## [WHAT TO DO]
Using the listing below, report each line holding the string "shoulder".

___

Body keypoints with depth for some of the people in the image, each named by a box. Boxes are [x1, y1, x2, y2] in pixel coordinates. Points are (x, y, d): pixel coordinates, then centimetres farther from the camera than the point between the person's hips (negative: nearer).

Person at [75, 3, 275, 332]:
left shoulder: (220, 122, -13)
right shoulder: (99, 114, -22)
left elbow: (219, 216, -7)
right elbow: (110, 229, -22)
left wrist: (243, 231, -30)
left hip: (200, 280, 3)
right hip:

___

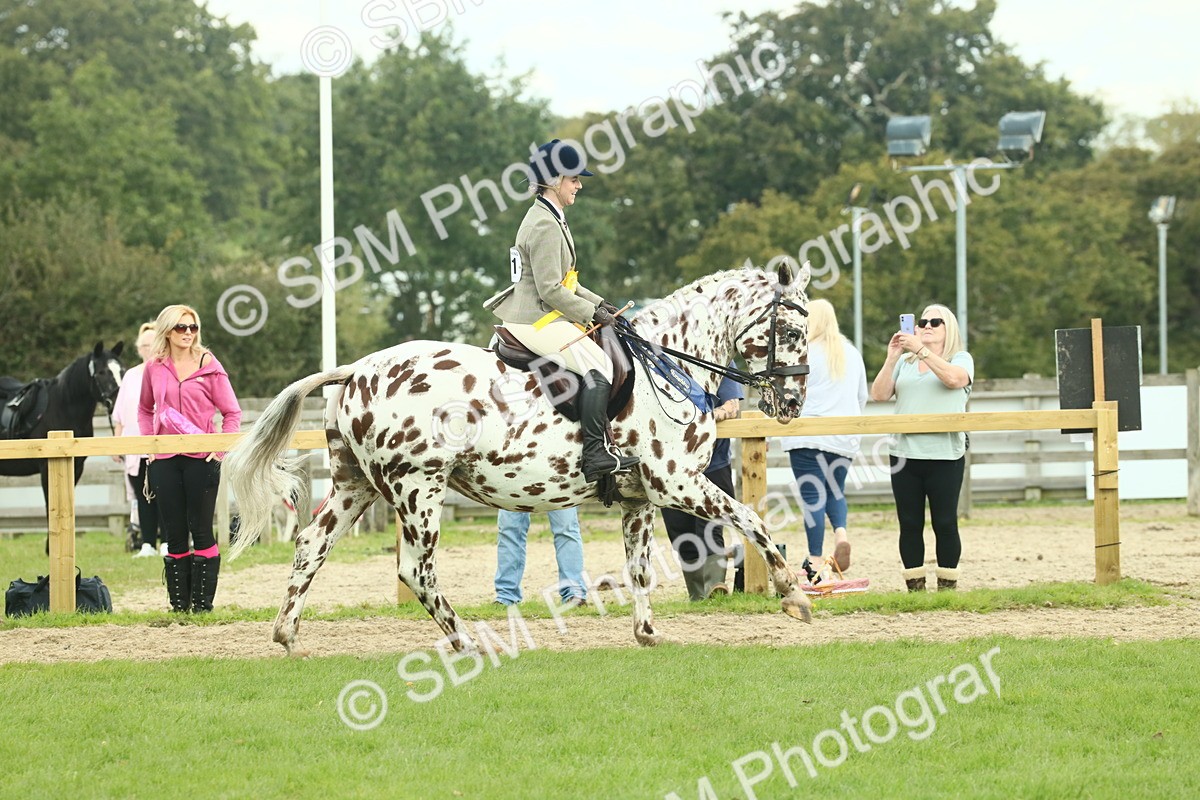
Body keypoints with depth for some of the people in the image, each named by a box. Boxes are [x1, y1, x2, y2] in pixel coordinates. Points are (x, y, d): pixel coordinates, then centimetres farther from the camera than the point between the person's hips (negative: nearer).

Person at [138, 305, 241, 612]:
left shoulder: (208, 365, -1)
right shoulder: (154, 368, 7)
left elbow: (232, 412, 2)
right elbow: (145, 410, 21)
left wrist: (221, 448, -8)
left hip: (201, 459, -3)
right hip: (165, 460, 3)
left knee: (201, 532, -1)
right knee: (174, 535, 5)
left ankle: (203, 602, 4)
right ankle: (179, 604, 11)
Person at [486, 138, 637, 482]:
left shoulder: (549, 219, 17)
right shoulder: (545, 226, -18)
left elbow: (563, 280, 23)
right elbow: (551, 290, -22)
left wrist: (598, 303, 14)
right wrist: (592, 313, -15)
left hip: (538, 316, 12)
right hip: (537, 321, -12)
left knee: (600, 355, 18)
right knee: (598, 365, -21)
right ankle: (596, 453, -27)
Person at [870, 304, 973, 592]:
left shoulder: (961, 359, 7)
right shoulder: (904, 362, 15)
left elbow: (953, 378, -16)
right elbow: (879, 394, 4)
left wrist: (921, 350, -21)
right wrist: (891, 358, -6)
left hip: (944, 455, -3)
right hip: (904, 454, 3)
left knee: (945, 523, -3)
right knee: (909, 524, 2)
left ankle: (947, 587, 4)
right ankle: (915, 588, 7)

___

## [WRITTEN RESPONSE]
left shoulder: (220, 122, -13)
right shoulder: (99, 114, -22)
left shoulder: (208, 365, -1)
right shoulder: (154, 368, 7)
left shoulder: (549, 219, 17)
right shoulder: (545, 226, -18)
left shoulder: (961, 359, 7)
right shoulder: (904, 362, 15)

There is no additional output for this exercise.